Y, por último, les pido que aprecien el silencio. En esta época hablamos, hablamos… Silencio. Especialmente antes de las celebraciones, un momento que a veces se toma como una reunión social, la gente habla: «Ah, ¿cómo estás? ¿Cómo estás, cómo no estás?»-, el silencio ayuda a la asamblea y a los concelebrantes a centrarse en lo que se va a realizar. A menudo, las sacristías son ruidosas antes y después de las celebraciones, pero el silencio abre y prepara al misterio: es el silencio el que prepara al misterio, permite la asimilación, deja resonar el eco de la Palabra escuchada. La fraternidad es hermosa, saludarse es hermoso, pero es el encuentro con Jesús lo que da sentido a nuestro encuentro, a nuestra reunión. ¡Debemos redescubrir y valorar el silencio!

Quiero hacer mucho hincapié en esto. Y aquí digo algo relacionado con el silencio, pero para los sacerdotes. Por favor, las homilías: son un desastre; a veces oigo a alguien: ‘Sí, fui a misa en esa parroquia… sí, una buena lección de filosofía, 40, 45 minutos… Ocho, diez: ¡no más! Y siempre un pensamiento, un afecto y una imagen. La gente se lleva algo a casa. En la Evangelii gaudium he querido insistir en ello. Y lo he dicho tantas veces, porque es algo que no acabamos de entender: la homilía no es una conferencia, es un sacramental. Los luteranos dicen que un sacramento, es un sacramental -creo que son los luteranos-; es un sacramental, no es un sermón. Lo preparas en oración, lo preparas con espíritu apostólico. Por favor, las homilías, que son un desastre, en general.

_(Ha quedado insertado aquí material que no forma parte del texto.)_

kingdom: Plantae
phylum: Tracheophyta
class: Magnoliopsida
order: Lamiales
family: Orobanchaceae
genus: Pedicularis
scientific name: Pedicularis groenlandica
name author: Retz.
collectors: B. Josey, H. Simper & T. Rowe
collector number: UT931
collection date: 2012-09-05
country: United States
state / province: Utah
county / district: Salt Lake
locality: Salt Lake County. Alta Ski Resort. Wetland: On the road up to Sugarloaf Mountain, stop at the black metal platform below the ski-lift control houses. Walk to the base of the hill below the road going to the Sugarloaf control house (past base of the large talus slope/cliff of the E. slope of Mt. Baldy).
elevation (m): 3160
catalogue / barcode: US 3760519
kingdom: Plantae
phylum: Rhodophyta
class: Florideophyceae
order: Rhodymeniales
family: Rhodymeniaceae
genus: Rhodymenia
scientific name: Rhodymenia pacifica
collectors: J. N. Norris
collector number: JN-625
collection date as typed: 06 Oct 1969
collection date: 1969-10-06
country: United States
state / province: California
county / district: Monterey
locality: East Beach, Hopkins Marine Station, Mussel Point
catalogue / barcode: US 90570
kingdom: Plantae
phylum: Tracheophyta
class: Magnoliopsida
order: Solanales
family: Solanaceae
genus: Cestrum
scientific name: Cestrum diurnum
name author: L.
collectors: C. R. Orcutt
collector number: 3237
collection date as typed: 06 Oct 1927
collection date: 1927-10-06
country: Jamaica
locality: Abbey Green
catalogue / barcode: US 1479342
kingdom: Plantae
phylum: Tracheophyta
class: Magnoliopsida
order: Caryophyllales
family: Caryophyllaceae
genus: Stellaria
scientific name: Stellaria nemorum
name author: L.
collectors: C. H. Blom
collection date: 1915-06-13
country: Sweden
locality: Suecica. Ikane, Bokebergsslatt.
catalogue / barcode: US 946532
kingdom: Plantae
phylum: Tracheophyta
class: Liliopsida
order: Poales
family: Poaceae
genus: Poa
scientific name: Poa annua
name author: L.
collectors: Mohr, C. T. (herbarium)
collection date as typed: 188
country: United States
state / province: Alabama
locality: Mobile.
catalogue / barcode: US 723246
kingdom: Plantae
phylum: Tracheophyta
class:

Queridos amigos, antes de despedirme, quisiera expresaros una vez más mi aliento por lo que estáis haciendo al servicio de la realización de la reforma, que los Padres conciliares nos confiaron. Esforcémonos todos por continuar el buen trabajo iniciado. Ayudemos a las comunidades a vivir la liturgia, a dejarse modelar por ella, para que -como dice la Escritura- «el que tenga sed, que venga; el que quiera, que tome gratuitamente el agua de la vida» (Ap 22,17). Ofrecemos a todos el agua de manantial que brota abundantemente de la liturgia de la Iglesia.

Les deseo lo mejor y les bendigo de corazón. Y por favor, les pido que recen por mí, no lo olviden. Gracias.